Most melatonin formulations are unlicensed and special attention must be given to their composition and quality.
A pediatric-appropriate prolonged-released melatonin (PedPRM) has been recently licensed for the treatment of insomnia in children and adolescents with ASD providing the first in-license drug for this indication.
Drug interactions of melatonin are mostly with inhibitors and enhancers of CYP1A2 resulting in the increase in the decrease in melatonin bioavailability, namely, the amount which reaches the systemic circulation and becomes available at the site of drug action.

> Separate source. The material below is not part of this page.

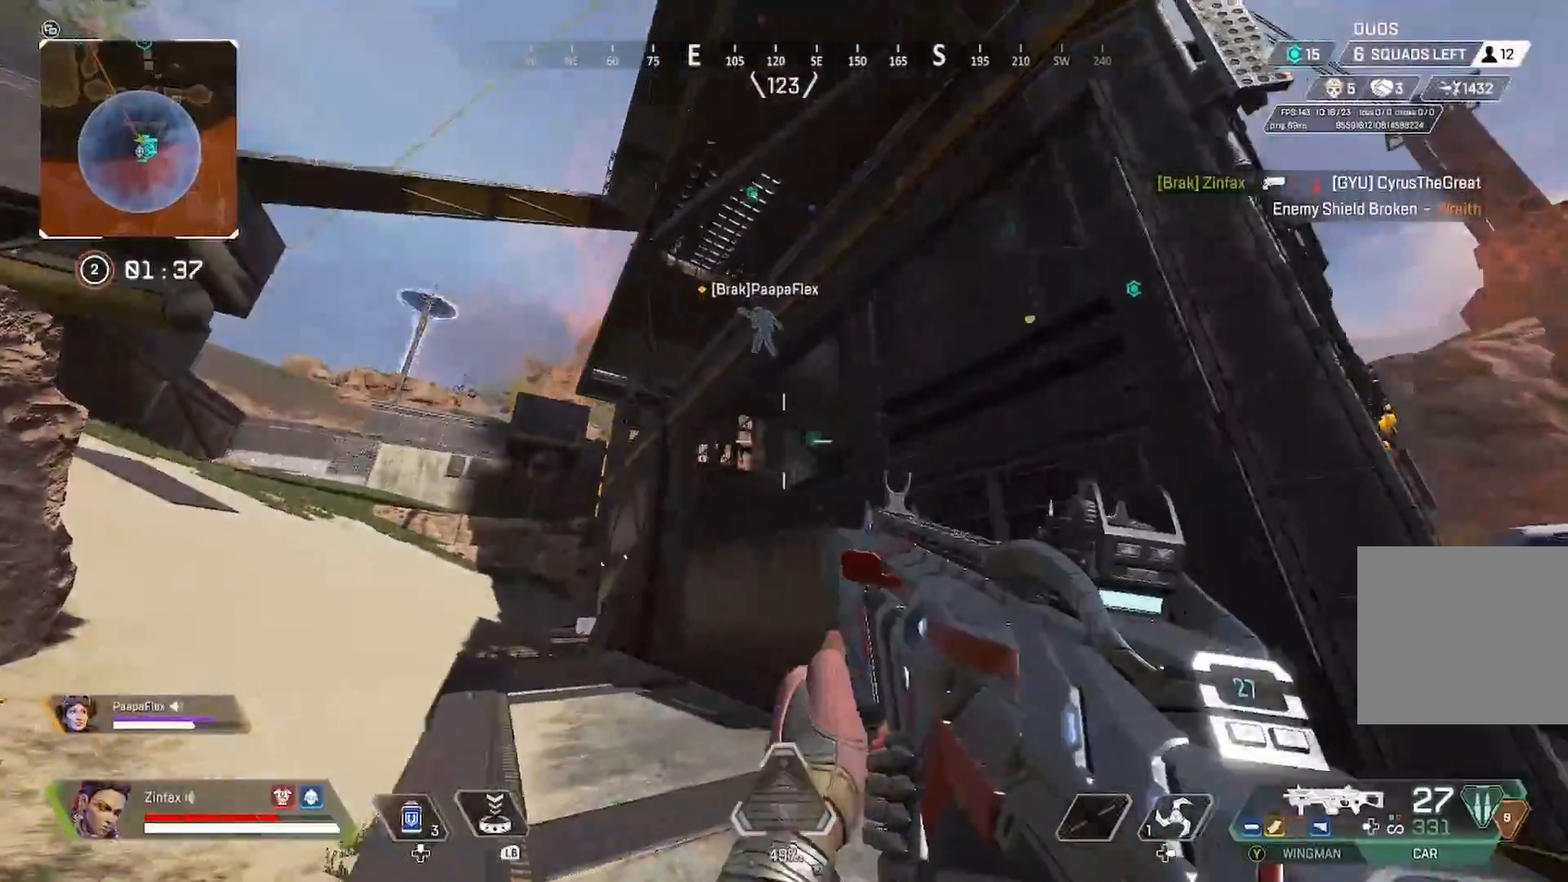
{"buttons": [], "left_stick": "up", "right_stick": "center", "events": [[67, "left_stick", "down-right"], [67, "right_stick", "left"], [217, "right_stick", "down"], [267, "left_stick", "up"], [267, "right_stick", "down-left"], [383, "L3", "down"], [483, "L3", "up"], [483, "right_stick", "center"]]}
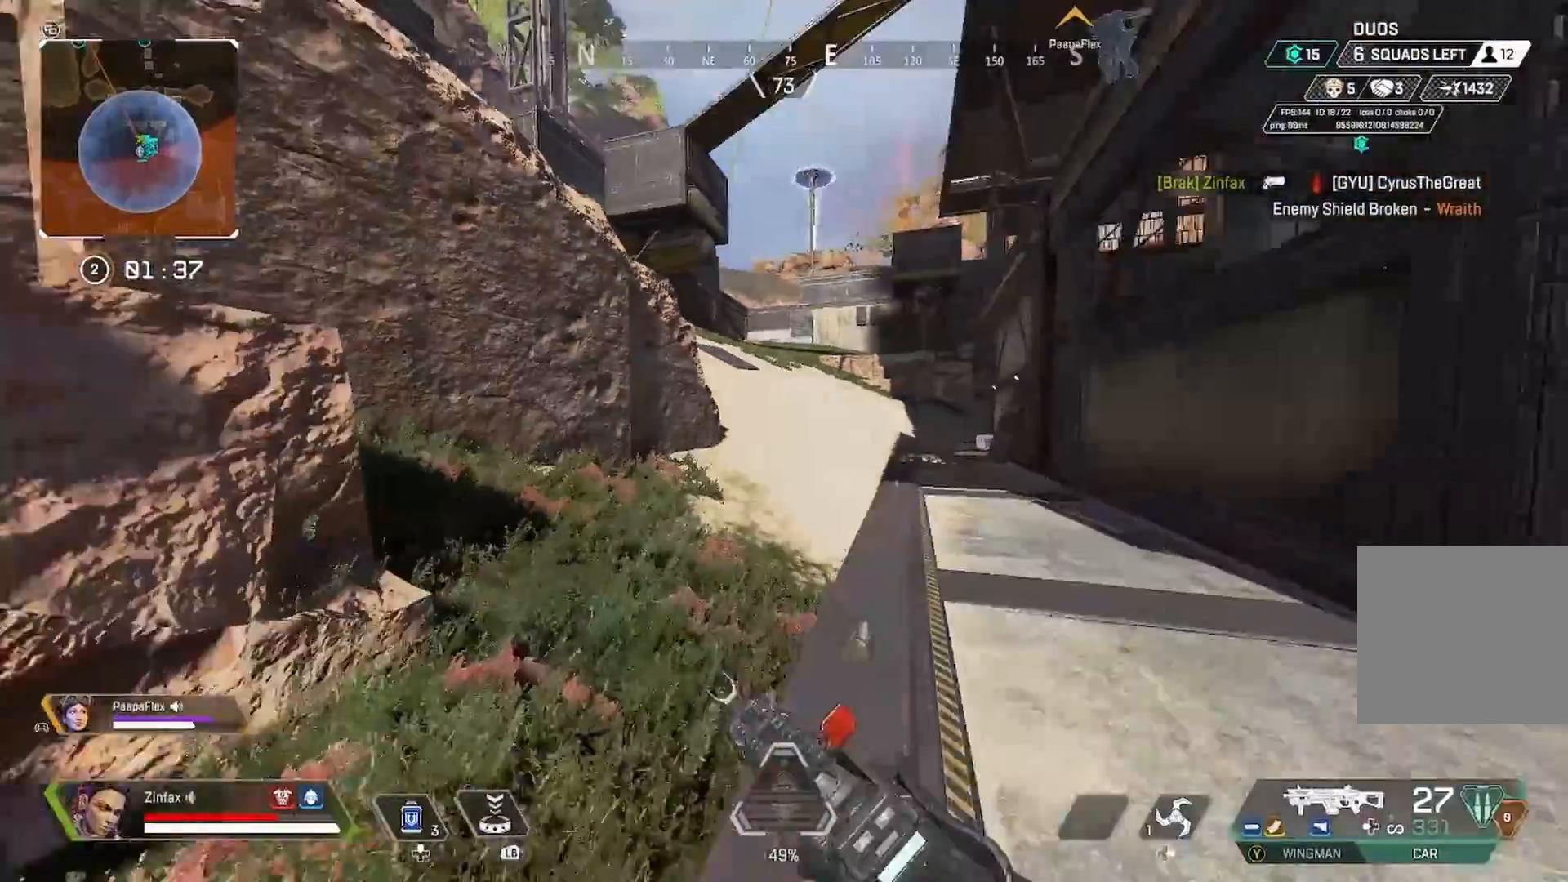
{"buttons": [], "left_stick": "up-left", "right_stick": "up-right", "events": [[183, "right_stick", "up-left"], [317, "right_stick", "center"], [417, "R3", "down"], [433, "right_stick", "up-right"], [500, "R3", "up"], [500, "left_stick", "up-left"]]}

Due to large inter-individual variability in bioavailability of melatonin, a dose titration approach is recommended for optimal efficacy.
Melatonin appears safe for the short-term treatment if there are no contaminants.
Long-term safety data are available for PedPRM, 2-10 mg but prospective, rigorous studies on long-term safety of IRM for insomnia in children and adolescents with ASD are still missing.
Declaration of interest
N Zisapel is the founder and Chief Scientific Officer of Neurim Pharmaceuticals, the company that developed and produces Circadin® and Slenyto®. The author has no other relevant affiliations or financial involvement with any organization or entity with a financial interest in or financial conflict with the subject matter or materials discussed in the manuscript apart from those disclosed.
Disclosure statement
No potential conflict of interest was reported by the author(s).